Но они уже исчезли из вида, и она направила Нюажа вниз с холма.

«Они все погибнут, — думала Сантэн. — Все молодые, сильные, красивые молодые люди; останутся только старые, искалеченные и уродливые». Далекий гром орудий подтвердил ее страхи.

— Мне хочется, о, как мне хочется!.. — сказала она вслух, и жеребец повел ушами, прислушиваясь, но она не продолжила, потому что сама не знала, чего хочет. Знала только, что в ней зияет какая-то пустота, которую непременно нужно заполнить, огромное желание чего-то неведомого ей самой, ужасающая печаль обо всем мире. Она оставила Нюажа пастись на небольшом поле за шато и на плече отнесла седло в конюшню.

Отец сидел за кухонным столом. Она небрежно поцеловала его. Полоска через глаз придавала ему лихой вид, хотя второй глаз налился кровью; лицо было рыхлым и отечным, как у ищейки, и пахло от него чесноком и перегаром от красного вина.

Как обычно, они с Анной дружески болтали, и Сантэн, садясь против отца с круглой кофейной чашкой в руках, неожиданно подумала, что отец и Анна — хорошая пара. И сразу удивилась, почему это не приходило ей в голову раньше.

Для нее, деревенской девушки, зачатие не было тайной. Вопреки первоначальным протестам Анны, она всегда настаивала на том, чтобы присутствовать, когда в гости к Нюажу приводили кобыл со всей провинции. Только она могла удержать рослого белого жеребца, когда он чуял кобылу, и успокоить достаточно, чтобы он мог завершить дело, не поранив себя или объект своей страсти.

Рассуждая логически, она пришла к выводу, что мужчина и женщина должны соблюдать те же правила.

Когда она принялась расспрашивать об этом Анну, та вначале пригрозила пожаловаться отцу и вымыть Сантэн рот со щелоком. Сантэн терпеливо настаивала, и, наконец, Анна хриплым шепотом подтвердила ее подозрения. Она через кухню бросила взгляд на графа, и лицо у нее было такое, какого Сантэн раньше никогда не видела, но теперь это становилось логичным и понятным.
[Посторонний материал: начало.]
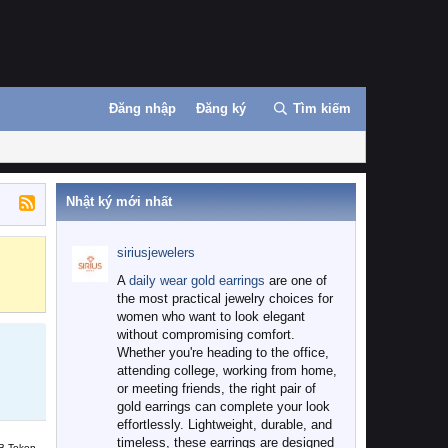
Đăng nhập
Đăng ký
Tìm kiếm
Nhật ký mới nhất
siriusjewelers
Binance
MEXC
A
daily wear gold earrings
are one of
the most practical jewelry choices for
women who want to look elegant
without compromising comfort.
Whether you're heading to the office,
attending college, working from home,
or meeting friends, the right pair of
gold earrings can complete your look
effortlessly. Lightweight, durable, and
timeless, these earrings are designed
B Token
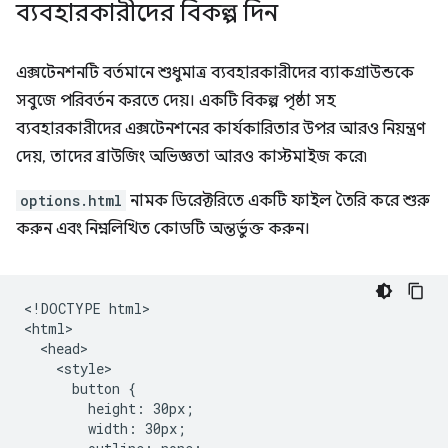
ব্যবহারকারীদের বিকল্প দিন
এক্সটেনশনটি বর্তমানে শুধুমাত্র ব্যবহারকারীদের ব্যাকগ্রাউন্ডকে
সবুজে পরিবর্তন করতে দেয়। একটি বিকল্প পৃষ্ঠা সহ
ব্যবহারকারীদের এক্সটেনশনের কার্যকারিতার উপর আরও নিয়ন্ত্রণ
দেয়, তাদের ব্রাউজিং অভিজ্ঞতা আরও কাস্টমাইজ করে৷
options.html
নামক ডিরেক্টরিতে একটি ফাইল তৈরি করে শুরু
করুন এবং নিম্নলিখিত কোডটি অন্তর্ভুক্ত করুন।
<!DOCTYPE html>

<html>

  <head>

    <style>

      button {

        height: 30px;

        width: 30px;
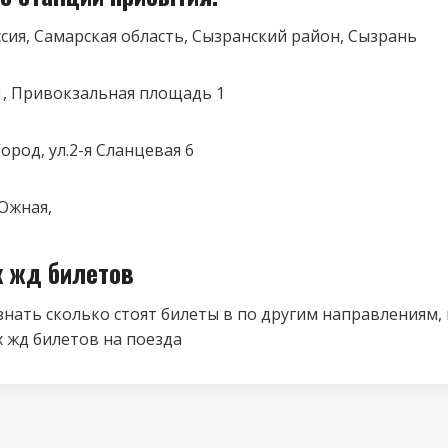
оссия, Самарская область, Сызранский район, Сызрань
1, Привокзальная площадь 1
ород, ул.2-я Сланцевая 6
Южная,
к жд билетов
знать сколько стоят билеты в по другим направлениям,
 жд билетов на поезда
Сейчас, глядя, как они разговаривают и смеются, Сантэн почувствовала, что все встает на свои места: тот случай, когда она, увидев кошмар, пришла в комнату Анны и нашла ее пустой; удивление, когда она, подметая спальню, обнаружила нижнюю юбку Анны под отцовской кроватью.

Только на прошлой неделе из погреба, где помогала графу ухаживать за животными в импровизированных стойлах, Анна поднялась с соломой, приставшей к спине и торчавшей из пучка на голове.

Это открытие лишь усилило одиночество Сантэн и ощущение пустоты. Она почувствовала, что совершенно одна, отрезана от мира и лишена цели, пуста и больна.

— Я пойду!

Она встала из-за кухонного стола.

— Ну нет, — преградила ей путь Анна. — А как приготовить обед? Твой отец отдал все, что у нас было, и, мадмуазель, вы мне поможете!